Responda, por favor, às perguntas a seguir com base no trecho da página:
1. Por qual valor mínimo, segundo o trecho, todo Coach vende uma verdade?
2. De qual indústria o trecho pergunta se Morpheus seria vendedor?
3. Como o trecho define a mídia?

▶ **Trecho da página**
···

Se todo mundo pudesse ser a Coca-cola para vender refrigerante, todos nós seríamos Coca - como os direitos de imagem não permitem, precisamos ser brancos, amarelos, negros, rosas e etc. A identidade serve como uma commodity.

A ideia de uma verdade oculta é algo que dá dinheiro, tanto que todo Coach vende uma verdade por 500 reais no mínimo.

A nossa dúvida agora cai diante de Morpheus : será que ele não é um vendedor da indústria farmacêutica ? Será que esse cara que desafia o sistema não está tentando me vender outra Matrix ?

Dentre tantas narrativas de verdade, quais devo usar ?

Eu acho que essa confusão, muito bem expressa no tipo de teoria pós-moderna e na própria discussão que o filme propõe, mostra a confusão e a dificuldade de sair do castelo do vampiro. A nossa conexão com a internet não nos libertou como queríamos, muito pelo contrário, nunca estivemos tão mensurados, vigiados e presos.

Inclusive abraço para os meninos do monitoramento.

3 -  A alienação da mídia

“A mídia manipula” - dizem por aí. Eu não sou adepta dessa tese. Nós precisamos entender que a mídia é uma empresa de mercado que vende informação. Não faz nenhum sentido vender informações falsas, a informação dela perde valor.

···

▶ **Material fornecido**
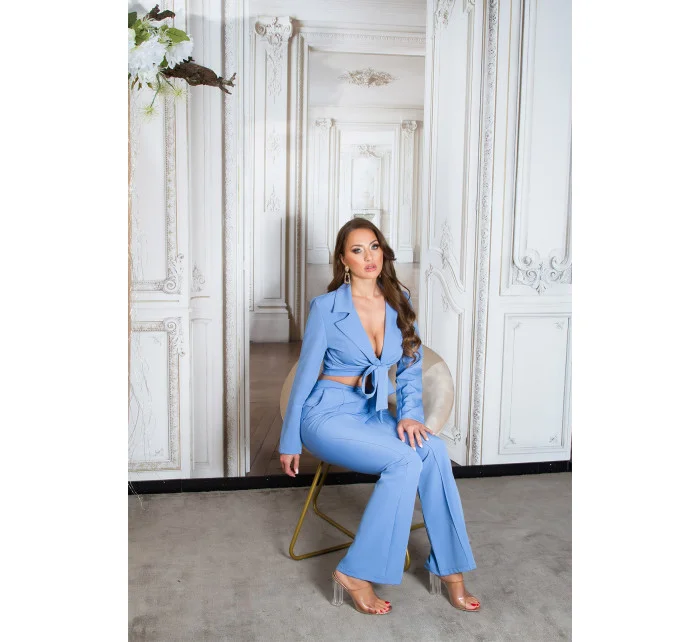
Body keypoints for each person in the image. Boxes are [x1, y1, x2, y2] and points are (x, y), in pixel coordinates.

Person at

···

▶ **Resposta da tarefa**
1. Por 500 reais no mínimo.
2. Da indústria farmacêutica.
3. Como uma empresa de mercado que vende informação.